■ **Provided records**
========================================================================

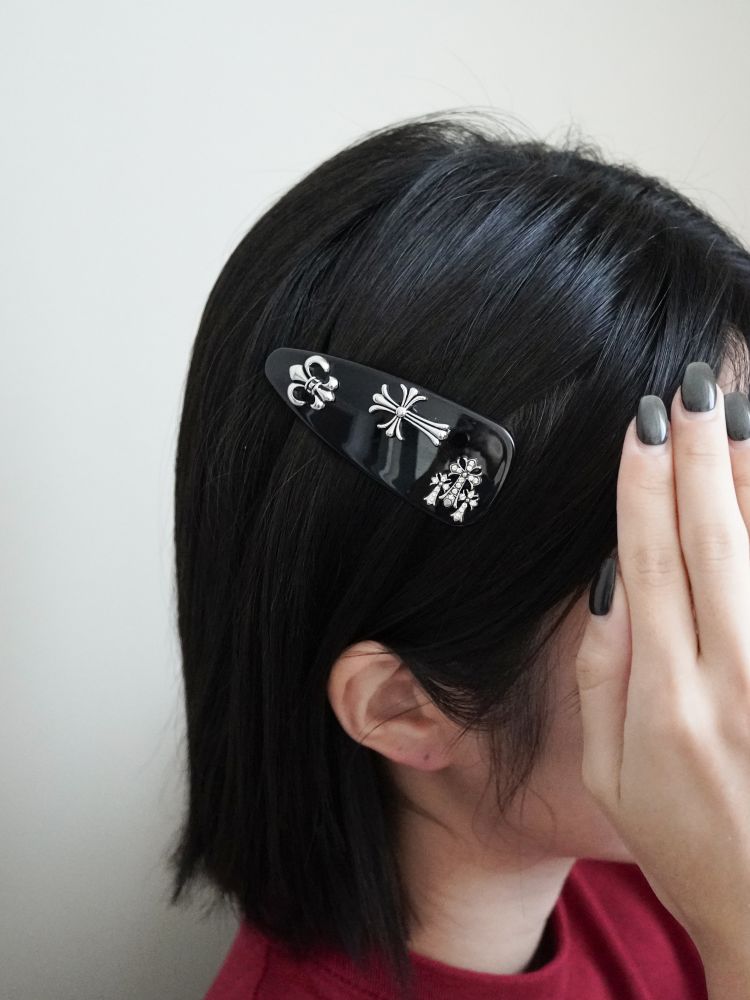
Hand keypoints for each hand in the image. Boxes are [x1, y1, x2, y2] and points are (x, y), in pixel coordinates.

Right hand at [575, 360, 749, 957]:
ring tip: (740, 418)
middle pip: (713, 545)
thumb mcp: (610, 774)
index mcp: (667, 701)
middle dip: (699, 460)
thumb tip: (610, 583)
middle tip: (692, 392)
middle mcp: (733, 682)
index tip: (639, 429)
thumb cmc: (687, 842)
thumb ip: (602, 676)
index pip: (650, 564)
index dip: (642, 490)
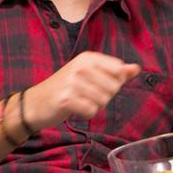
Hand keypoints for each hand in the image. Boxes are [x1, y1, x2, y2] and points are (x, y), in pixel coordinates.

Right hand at [24, 51, 140, 134]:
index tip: (99, 83)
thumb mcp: (91, 74)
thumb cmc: (66, 88)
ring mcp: (72, 82)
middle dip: (105, 96)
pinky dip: (86, 114)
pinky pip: (92, 111)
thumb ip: (115, 71)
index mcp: (88, 58)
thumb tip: (136, 68)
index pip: (119, 69)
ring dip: (95, 106)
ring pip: (104, 100)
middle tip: (86, 95)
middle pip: (113, 87)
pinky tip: (75, 109)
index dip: (115, 81)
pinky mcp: (66, 99)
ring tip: (80, 101)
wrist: (35, 103)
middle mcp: (80, 67)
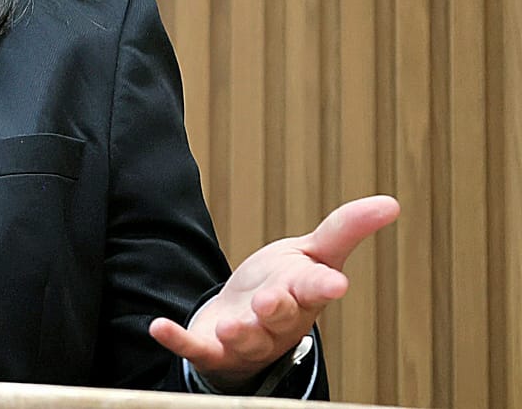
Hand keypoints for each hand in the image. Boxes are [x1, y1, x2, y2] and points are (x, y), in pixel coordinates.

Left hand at [148, 194, 399, 389]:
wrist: (248, 321)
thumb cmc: (285, 286)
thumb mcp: (313, 254)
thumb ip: (346, 230)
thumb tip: (392, 203)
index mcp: (303, 296)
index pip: (316, 290)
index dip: (324, 286)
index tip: (336, 283)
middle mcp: (277, 322)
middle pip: (279, 316)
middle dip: (276, 309)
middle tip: (270, 300)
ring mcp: (245, 338)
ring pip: (244, 338)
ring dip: (237, 332)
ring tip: (229, 325)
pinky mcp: (211, 348)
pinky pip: (195, 348)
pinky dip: (177, 339)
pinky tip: (158, 327)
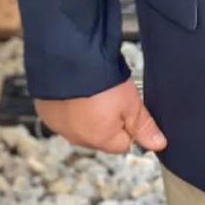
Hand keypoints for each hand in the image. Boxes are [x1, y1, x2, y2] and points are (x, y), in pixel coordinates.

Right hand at [34, 78, 167, 152]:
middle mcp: (77, 138)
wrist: (69, 59)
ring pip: (81, 125)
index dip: (130, 125)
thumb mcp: (131, 102)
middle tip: (111, 95)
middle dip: (108, 119)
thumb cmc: (101, 80)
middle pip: (101, 136)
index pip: (123, 144)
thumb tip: (158, 145)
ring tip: (93, 90)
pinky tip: (76, 90)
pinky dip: (70, 105)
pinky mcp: (46, 112)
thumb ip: (144, 126)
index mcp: (100, 139)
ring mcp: (59, 126)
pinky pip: (63, 114)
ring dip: (88, 113)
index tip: (129, 107)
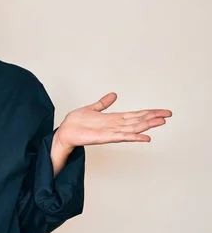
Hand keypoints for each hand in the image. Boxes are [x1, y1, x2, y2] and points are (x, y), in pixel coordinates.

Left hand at [55, 92, 171, 150]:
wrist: (65, 132)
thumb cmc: (76, 123)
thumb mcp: (92, 109)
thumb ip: (104, 103)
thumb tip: (114, 95)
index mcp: (113, 119)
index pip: (135, 115)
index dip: (149, 113)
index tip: (163, 112)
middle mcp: (115, 126)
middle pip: (138, 121)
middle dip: (153, 118)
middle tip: (168, 115)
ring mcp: (111, 132)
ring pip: (133, 128)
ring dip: (147, 125)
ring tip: (161, 122)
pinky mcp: (104, 138)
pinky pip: (121, 137)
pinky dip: (133, 137)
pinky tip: (145, 137)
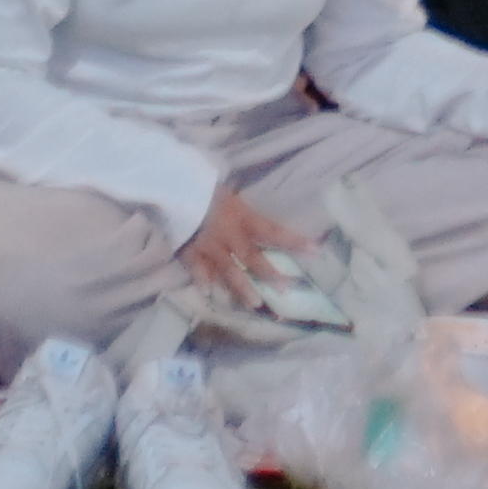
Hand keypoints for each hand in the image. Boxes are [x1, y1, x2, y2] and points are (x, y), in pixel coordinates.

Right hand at [179, 184, 315, 298]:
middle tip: (285, 289)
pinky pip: (197, 270)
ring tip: (254, 304)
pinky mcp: (189, 252)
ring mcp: (209, 246)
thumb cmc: (204, 185)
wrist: (173, 185)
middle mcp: (229, 235)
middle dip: (269, 274)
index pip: (273, 231)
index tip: (314, 251)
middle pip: (253, 257)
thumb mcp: (229, 195)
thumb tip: (258, 224)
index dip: (294, 241)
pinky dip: (203, 281)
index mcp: (242, 216)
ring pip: (228, 271)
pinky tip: (209, 293)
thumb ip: (242, 212)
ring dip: (242, 288)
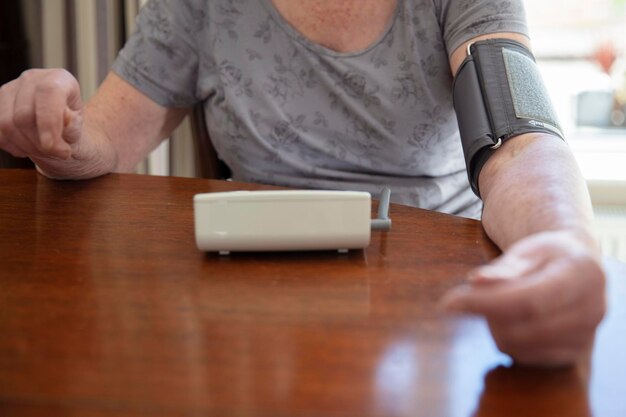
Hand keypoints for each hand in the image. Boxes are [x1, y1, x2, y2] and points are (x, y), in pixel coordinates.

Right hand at [0, 69, 83, 168]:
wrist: (58, 128)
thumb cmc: (71, 126)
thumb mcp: (78, 128)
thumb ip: (73, 125)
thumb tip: (66, 117)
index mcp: (59, 79)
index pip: (48, 93)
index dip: (48, 121)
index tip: (51, 146)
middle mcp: (32, 78)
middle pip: (23, 115)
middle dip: (40, 143)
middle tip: (61, 154)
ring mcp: (9, 89)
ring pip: (6, 124)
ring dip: (27, 147)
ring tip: (46, 152)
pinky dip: (13, 146)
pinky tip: (29, 148)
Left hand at [442, 230, 605, 365]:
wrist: (576, 267)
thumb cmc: (548, 255)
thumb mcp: (529, 249)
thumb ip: (505, 267)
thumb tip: (477, 281)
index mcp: (583, 276)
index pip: (528, 300)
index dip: (485, 304)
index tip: (448, 302)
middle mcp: (592, 311)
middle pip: (520, 327)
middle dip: (486, 311)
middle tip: (477, 293)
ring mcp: (584, 338)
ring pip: (516, 344)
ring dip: (494, 324)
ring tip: (502, 300)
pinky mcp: (570, 356)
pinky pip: (520, 357)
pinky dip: (506, 338)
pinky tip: (512, 318)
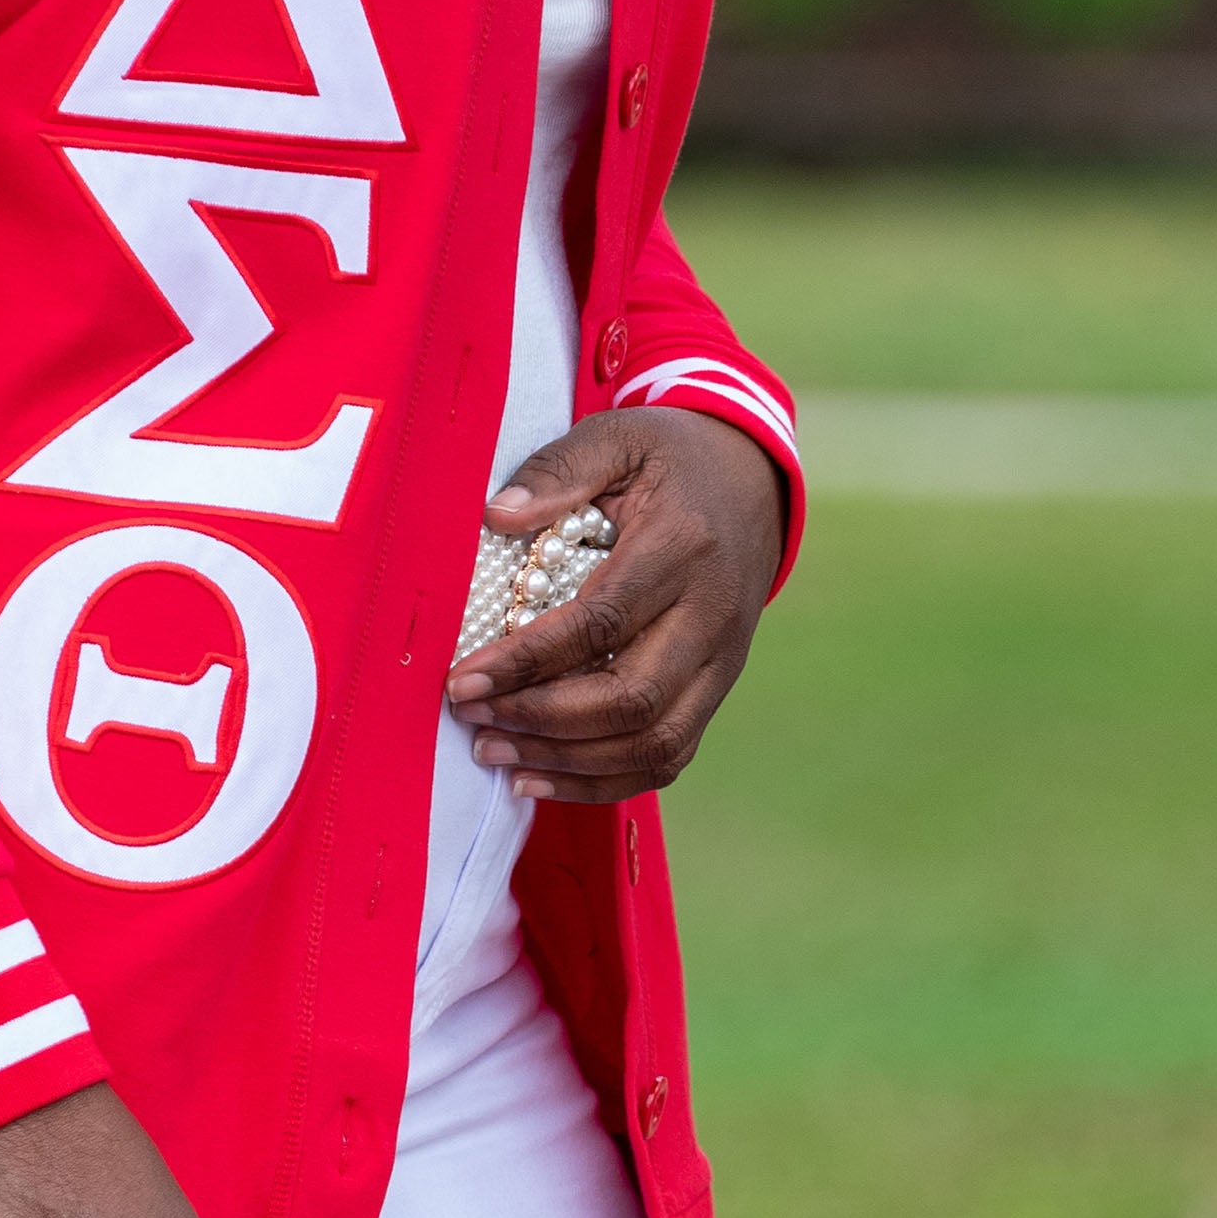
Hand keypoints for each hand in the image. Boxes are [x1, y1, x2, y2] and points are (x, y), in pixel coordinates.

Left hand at [443, 405, 785, 805]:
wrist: (755, 482)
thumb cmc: (672, 458)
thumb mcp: (619, 436)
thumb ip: (559, 469)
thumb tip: (497, 516)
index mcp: (683, 547)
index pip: (601, 622)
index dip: (527, 661)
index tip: (461, 679)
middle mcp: (711, 615)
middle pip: (631, 698)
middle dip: (542, 720)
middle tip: (471, 717)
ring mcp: (722, 661)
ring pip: (653, 742)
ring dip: (567, 761)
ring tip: (494, 751)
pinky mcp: (716, 689)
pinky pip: (668, 756)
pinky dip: (603, 781)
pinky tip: (539, 777)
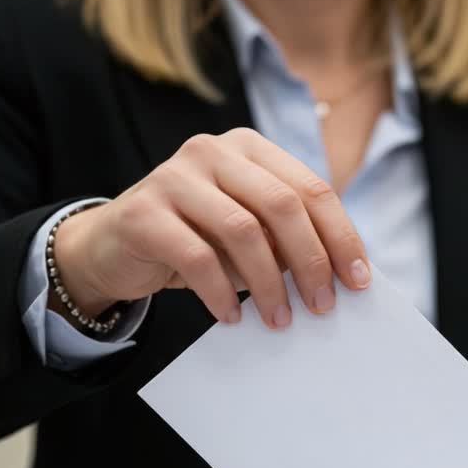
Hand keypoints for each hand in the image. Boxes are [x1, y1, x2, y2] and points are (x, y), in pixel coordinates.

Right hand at [52, 128, 370, 327]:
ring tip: (279, 319)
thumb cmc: (192, 240)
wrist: (110, 247)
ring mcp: (175, 177)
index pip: (310, 189)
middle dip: (311, 261)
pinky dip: (221, 292)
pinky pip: (197, 257)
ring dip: (269, 283)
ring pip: (243, 231)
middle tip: (323, 306)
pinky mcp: (144, 213)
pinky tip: (231, 316)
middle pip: (282, 205)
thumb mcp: (244, 233)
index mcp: (249, 148)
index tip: (358, 281)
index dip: (340, 236)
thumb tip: (339, 277)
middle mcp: (213, 151)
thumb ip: (284, 239)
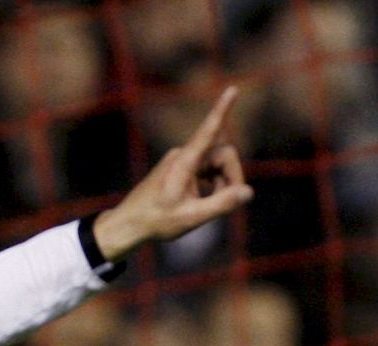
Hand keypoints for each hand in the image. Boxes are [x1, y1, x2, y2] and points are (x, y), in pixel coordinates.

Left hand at [93, 85, 253, 261]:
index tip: (232, 89)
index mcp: (184, 162)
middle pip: (223, 154)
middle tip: (230, 203)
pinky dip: (212, 184)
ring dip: (222, 183)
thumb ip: (222, 203)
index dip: (222, 111)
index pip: (208, 131)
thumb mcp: (192, 216)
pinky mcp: (180, 168)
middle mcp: (183, 154)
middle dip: (231, 176)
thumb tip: (249, 192)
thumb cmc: (156, 221)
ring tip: (212, 207)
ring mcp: (181, 160)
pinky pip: (206, 169)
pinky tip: (205, 202)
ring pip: (216, 163)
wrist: (128, 224)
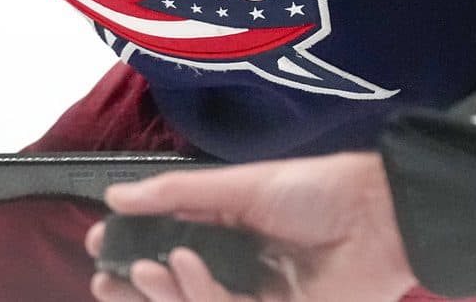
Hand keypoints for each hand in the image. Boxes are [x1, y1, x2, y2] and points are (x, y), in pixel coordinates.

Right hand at [86, 153, 418, 301]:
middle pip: (176, 288)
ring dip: (163, 292)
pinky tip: (187, 269)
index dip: (133, 251)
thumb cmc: (314, 189)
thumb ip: (178, 194)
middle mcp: (238, 268)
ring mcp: (257, 297)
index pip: (168, 247)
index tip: (99, 247)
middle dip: (137, 288)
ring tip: (147, 268)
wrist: (376, 215)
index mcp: (227, 231)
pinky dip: (201, 295)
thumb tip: (117, 196)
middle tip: (105, 279)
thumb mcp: (238, 184)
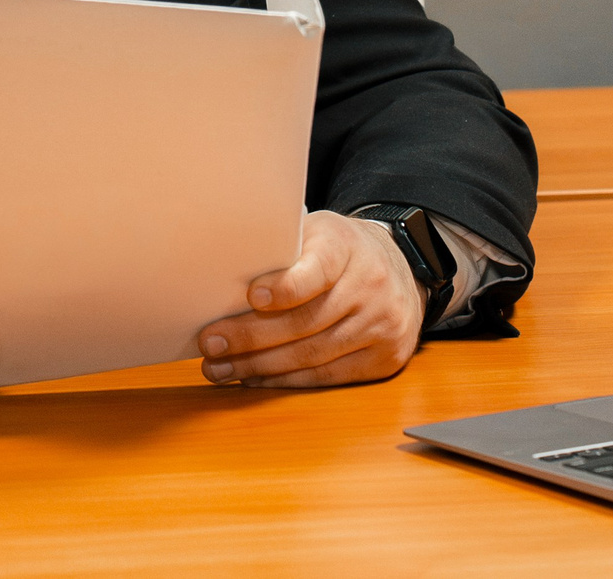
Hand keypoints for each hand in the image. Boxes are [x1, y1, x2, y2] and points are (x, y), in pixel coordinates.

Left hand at [196, 210, 424, 388]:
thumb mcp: (315, 232)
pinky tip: (256, 378)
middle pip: (306, 321)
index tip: (252, 296)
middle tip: (212, 344)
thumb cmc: (339, 251)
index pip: (318, 268)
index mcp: (346, 246)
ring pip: (313, 355)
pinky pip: (328, 376)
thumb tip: (222, 277)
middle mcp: (370, 285)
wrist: (400, 268)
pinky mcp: (384, 358)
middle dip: (252, 337)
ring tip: (222, 369)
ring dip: (261, 367)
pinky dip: (287, 381)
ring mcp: (382, 324)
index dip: (285, 287)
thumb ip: (281, 250)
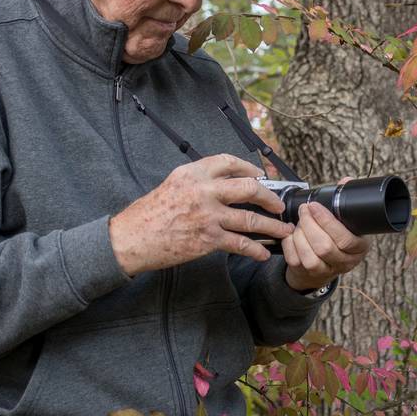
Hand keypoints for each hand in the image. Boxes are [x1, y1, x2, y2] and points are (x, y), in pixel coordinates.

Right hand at [109, 154, 294, 275]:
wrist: (132, 238)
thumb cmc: (148, 213)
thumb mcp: (172, 184)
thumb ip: (198, 181)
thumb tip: (224, 184)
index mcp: (193, 173)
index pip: (228, 162)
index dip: (249, 168)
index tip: (259, 175)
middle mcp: (203, 190)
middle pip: (248, 188)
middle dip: (269, 196)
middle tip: (279, 204)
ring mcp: (208, 215)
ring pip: (250, 218)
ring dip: (272, 226)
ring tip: (284, 230)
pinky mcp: (208, 239)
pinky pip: (240, 243)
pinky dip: (255, 249)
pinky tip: (263, 253)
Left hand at [282, 178, 368, 291]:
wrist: (324, 265)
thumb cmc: (336, 237)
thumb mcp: (347, 222)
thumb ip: (344, 201)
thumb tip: (346, 181)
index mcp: (358, 248)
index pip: (345, 239)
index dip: (327, 221)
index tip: (314, 206)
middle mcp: (344, 262)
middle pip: (324, 246)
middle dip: (310, 224)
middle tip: (304, 210)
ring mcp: (325, 270)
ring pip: (310, 255)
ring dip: (299, 234)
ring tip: (299, 221)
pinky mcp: (307, 273)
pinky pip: (295, 259)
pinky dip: (289, 243)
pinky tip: (291, 233)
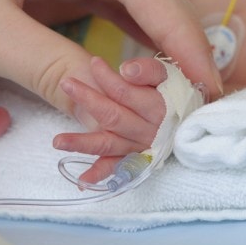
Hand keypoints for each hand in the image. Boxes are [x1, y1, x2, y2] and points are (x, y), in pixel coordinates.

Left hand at [0, 0, 222, 116]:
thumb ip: (53, 70)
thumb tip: (111, 104)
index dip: (176, 28)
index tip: (201, 73)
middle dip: (163, 39)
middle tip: (188, 88)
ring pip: (111, 4)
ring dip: (135, 46)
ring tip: (162, 87)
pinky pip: (81, 17)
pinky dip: (100, 47)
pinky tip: (118, 71)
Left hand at [52, 56, 170, 182]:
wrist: (188, 122)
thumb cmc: (172, 95)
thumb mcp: (167, 76)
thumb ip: (149, 71)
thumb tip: (126, 70)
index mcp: (159, 109)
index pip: (126, 93)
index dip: (107, 77)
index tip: (93, 63)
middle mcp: (149, 132)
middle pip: (113, 117)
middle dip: (88, 100)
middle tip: (66, 83)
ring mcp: (139, 148)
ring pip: (108, 145)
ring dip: (82, 144)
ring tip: (57, 141)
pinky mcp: (133, 160)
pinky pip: (115, 168)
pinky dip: (99, 175)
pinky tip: (82, 181)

========================================================================

■ **What you are asked to do**
Track down all lines above with the string "Right" and copy them.

■ **Response for this exercise**
Right hand at [575, 360, 749, 957]:
Right hand at [24, 51, 140, 134]:
Right hand at [34, 78, 167, 152]:
Right hand at [179, 184, 315, 298]:
Right hand at [0, 69, 83, 168]:
Right hand at [52, 128, 370, 327]:
Right hand at [86, 153, 418, 301]:
Right hand at [109, 154, 294, 275]:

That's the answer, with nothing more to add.